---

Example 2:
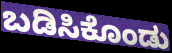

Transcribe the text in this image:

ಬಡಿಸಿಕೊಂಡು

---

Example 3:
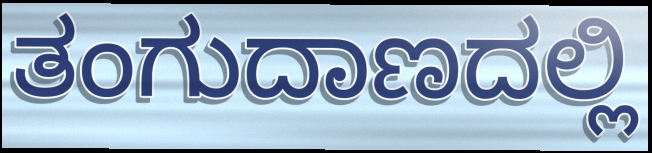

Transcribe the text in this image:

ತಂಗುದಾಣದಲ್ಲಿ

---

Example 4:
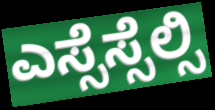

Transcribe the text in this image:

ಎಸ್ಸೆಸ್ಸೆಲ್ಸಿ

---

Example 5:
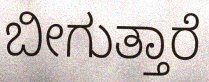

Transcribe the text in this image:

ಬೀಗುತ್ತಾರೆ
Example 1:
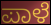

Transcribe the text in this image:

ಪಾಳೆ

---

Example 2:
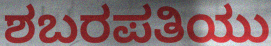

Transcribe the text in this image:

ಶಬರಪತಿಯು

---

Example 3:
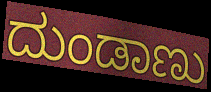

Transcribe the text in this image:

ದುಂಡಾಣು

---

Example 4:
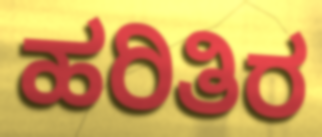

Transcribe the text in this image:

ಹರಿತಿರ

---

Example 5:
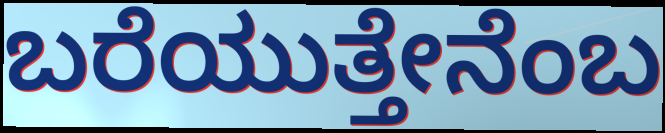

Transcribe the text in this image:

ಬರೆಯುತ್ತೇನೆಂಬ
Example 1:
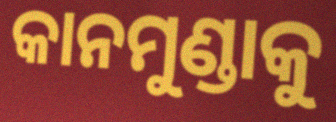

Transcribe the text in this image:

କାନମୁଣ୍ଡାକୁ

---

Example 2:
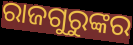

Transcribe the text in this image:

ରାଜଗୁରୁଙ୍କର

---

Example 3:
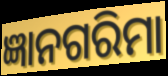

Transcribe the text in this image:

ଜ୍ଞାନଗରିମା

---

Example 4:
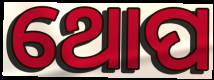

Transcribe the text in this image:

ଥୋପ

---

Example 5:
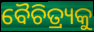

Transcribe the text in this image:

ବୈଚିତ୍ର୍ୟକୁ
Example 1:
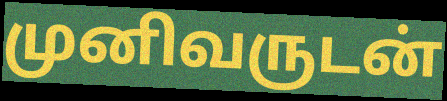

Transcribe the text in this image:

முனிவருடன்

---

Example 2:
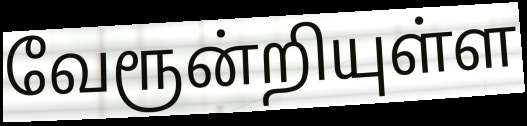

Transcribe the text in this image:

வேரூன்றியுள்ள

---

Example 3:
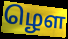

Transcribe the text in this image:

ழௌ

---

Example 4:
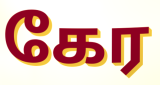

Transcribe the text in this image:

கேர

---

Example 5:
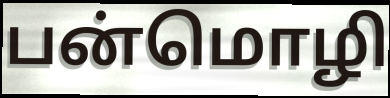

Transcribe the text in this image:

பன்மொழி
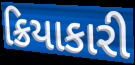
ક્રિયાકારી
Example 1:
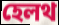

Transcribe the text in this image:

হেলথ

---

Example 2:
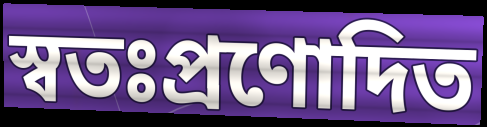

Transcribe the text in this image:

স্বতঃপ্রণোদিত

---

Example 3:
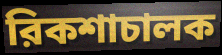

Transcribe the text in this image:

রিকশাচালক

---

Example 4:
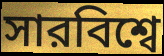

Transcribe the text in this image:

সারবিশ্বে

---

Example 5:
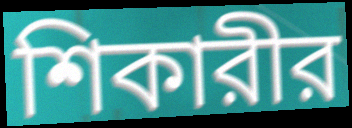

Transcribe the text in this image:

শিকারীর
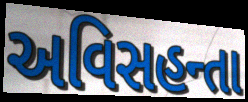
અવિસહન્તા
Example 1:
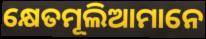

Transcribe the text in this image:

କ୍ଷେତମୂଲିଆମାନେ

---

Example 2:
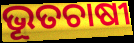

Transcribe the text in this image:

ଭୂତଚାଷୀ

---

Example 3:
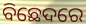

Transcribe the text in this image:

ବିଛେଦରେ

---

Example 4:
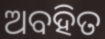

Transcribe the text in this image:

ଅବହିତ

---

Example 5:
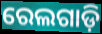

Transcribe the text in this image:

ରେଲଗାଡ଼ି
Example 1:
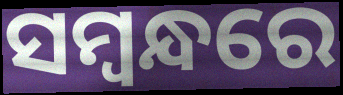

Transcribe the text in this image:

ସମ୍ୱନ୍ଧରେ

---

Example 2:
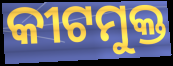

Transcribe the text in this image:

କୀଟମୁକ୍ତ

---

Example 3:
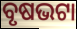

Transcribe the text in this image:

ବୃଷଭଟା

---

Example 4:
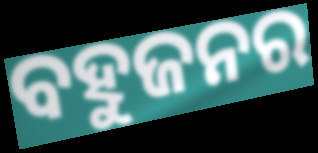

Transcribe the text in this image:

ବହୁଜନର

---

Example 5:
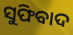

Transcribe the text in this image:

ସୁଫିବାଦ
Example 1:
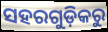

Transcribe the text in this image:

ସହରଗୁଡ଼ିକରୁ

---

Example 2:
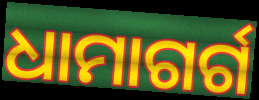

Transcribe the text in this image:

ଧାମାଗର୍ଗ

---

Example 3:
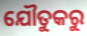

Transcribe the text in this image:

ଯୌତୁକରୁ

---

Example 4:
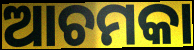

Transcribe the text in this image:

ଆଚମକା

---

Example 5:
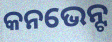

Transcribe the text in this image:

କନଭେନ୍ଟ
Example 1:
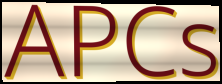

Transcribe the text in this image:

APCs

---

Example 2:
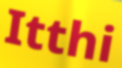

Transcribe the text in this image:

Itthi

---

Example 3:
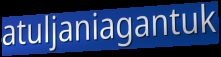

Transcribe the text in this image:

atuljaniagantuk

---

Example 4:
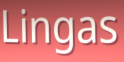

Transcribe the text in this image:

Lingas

- TASK PROMPT -
Would you mind returning each entry above word for word, skipping the images?

- SOLUTION TO THE EXERCISE -
---

Example 2:

Transcribe the text in this image:

ಬಡಿಸಿಕೊಂಡು

---

Example 3:

Transcribe the text in this image:

ತಂಗುದಾಣದಲ್ಲಿ

---

Example 4:

Transcribe the text in this image:

ಎಸ್ಸೆಸ್ಸೆಲ್ಸಿ

---

Example 5:

Transcribe the text in this image:

ಬೀಗುತ್ತಾರೆ
Example 1:

Transcribe the text in this image:

ಪಾಳೆ

---

Example 2:

Transcribe the text in this image:

ಶಬರಪತಿಯು

---

Example 3:

Transcribe the text in this image:

ದುಂಡಾಣು

---

Example 4:

Transcribe the text in this image:

ಹರಿತಿರ

---

Example 5:

Transcribe the text in this image:

ಬರೆಯುತ್ತೇನೆಂಬ
Example 1:

Transcribe the text in this image:

କାନମୁଣ୍ଡାକୁ

---

Example 2:

Transcribe the text in this image:

ରାଜଗୁରୁଙ୍କର

---

Example 3:

Transcribe the text in this image:

ଜ୍ଞାନଗରିମା

---

Example 4:

Transcribe the text in this image:

ଥୋପ

---

Example 5:

Transcribe the text in this image:

ବୈଚିତ୍ର୍ୟକୁ
Example 1:

Transcribe the text in this image:

முனிவருடன்

---

Example 2:

Transcribe the text in this image:

வேரூன்றியுள்ள

---

Example 3:

Transcribe the text in this image:

ழௌ

---

Example 4:

Transcribe the text in this image:

கேர

---

Example 5:

Transcribe the text in this image:

பன்மொழி
ક્રિયાકારી
Example 1:

Transcribe the text in this image:

হেলথ

---

Example 2:

Transcribe the text in this image:

স্বতঃপ্রণোদিত

---

Example 3:

Transcribe the text in this image:

রিকশাচালক

---

Example 4:

Transcribe the text in this image:

সারবিশ্বে

---

Example 5:

Transcribe the text in this image:

শিকারীর
અવિસહન્તા
Example 1:

Transcribe the text in this image:

କ୍ଷେତମୂଲିଆମାନେ

---

Example 2:

Transcribe the text in this image:

ଭୂତଚାଷୀ

---

Example 3:

Transcribe the text in this image:

ବିଛେଦରେ

---

Example 4:

Transcribe the text in this image:

ଅବହିତ

---

Example 5:

Transcribe the text in this image:

ରେଲଗାଡ଼ି
Example 1:

Transcribe the text in this image:

ସମ୍ୱନ୍ଧରେ

---

Example 2:

Transcribe the text in this image:

କୀଟମୁକ୍ତ

---

Example 3:

Transcribe the text in this image:

ବୃଷଭଟା

---

Example 4:

Transcribe the text in this image:

ବହୁଜନର

---

Example 5:

Transcribe the text in this image:

ସୁଫିବାଦ
Example 1:

Transcribe the text in this image:

ସହରଗୁଡ଼ିକରୁ

---

Example 2:

Transcribe the text in this image:

ଧାମାଗର୍ଗ

---

Example 3:

Transcribe the text in this image:

ଯୌତୁକରୁ

---

Example 4:

Transcribe the text in this image:

ଆଚମକା

---

Example 5:

Transcribe the text in this image:

କନଭେନ୍ଟ
Example 1:

Transcribe the text in this image:

APCs

---

Example 2:

Transcribe the text in this image:

Itthi

---

Example 3:

Transcribe the text in this image:

atuljaniagantuk

---

Example 4:

Transcribe the text in this image:

Lingas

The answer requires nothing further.